Adam Bosworth explains why, even though I spent the only dollars I've ever spent on a computer book on an XSLT book, it was probably wasted money.

This is the paradox: XML was chosen in part because humans could read and write it, unlike the highly efficient babel of binary formats that preceded it. Yet languages encoded as XML grammars and used for manipulating XML can only really be read and written by programs (and a few very smart people). This is why books for XML and Java and books on XSLT sell in such great numbers. In making the formats easy and interoperable, we made the programming hard.

Wednesday February 20, 2002

Uusally reading a resume wouldn't be that fun, unless you were voyeuristically looking at someone's resume who you knew was a total idiot and they were making themselves look brilliant. That might be fun. But I think reading my friend John's resume is fun just because he's led an interesting life and it's written in a very friendly prose style. It's better than any resume I've ever read.

Ed: the kind of man who ignores young boys until there's a real lesson to be taught to them. Who's nickname for me was "Red on da head like a dick onna dog." Who probably stood 5'6". Who smiled with his entire upper body and scattered the hundreds of cigarette butts that retards and boys scavenged. For whom the lyric was written, "Gas-fume casualty in a repossessed car, Vietnam vet playing air guitar."

Part three in "The Greatest Night of My Life".

Monday February 18, 2002

While Angel, the kids and I, were in the trailer's living room, Mario and David the mental patient were in our room having a "hobo smoke". David swore by the hobo smoke: you take a piece of newspaper, rip a long strip, roll it, light it, and smoke it.
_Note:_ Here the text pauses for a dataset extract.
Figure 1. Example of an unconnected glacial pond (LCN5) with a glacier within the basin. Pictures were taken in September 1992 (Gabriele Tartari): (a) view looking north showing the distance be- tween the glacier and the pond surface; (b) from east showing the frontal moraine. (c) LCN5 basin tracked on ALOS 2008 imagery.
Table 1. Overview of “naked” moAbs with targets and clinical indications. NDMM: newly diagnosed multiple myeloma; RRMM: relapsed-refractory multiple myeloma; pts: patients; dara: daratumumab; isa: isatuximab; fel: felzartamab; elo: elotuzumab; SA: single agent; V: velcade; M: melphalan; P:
Tobacco was optional. If you were living it up that day, you could gather all the cigarette butts you could find, empty them onto the paper and smoke that. There were hundreds of cigarette butts on the ground around the trailer, but thanks to David and us, there wasn't a lick of tobacco stuck to any of them.

Installment two in "The Greatest Night of My Life".

Sunday February 17, 2002

Well, the swing bike that I was lusting after, and was for a short time high bidder on, is going to sell for over 400 bucks. 38 minutes left and all I can do is watch it go. Especially sad when I was the one who popped the reserve on that sucker.

I guess I'll just have to wait for a rusted one to show up. Bummer.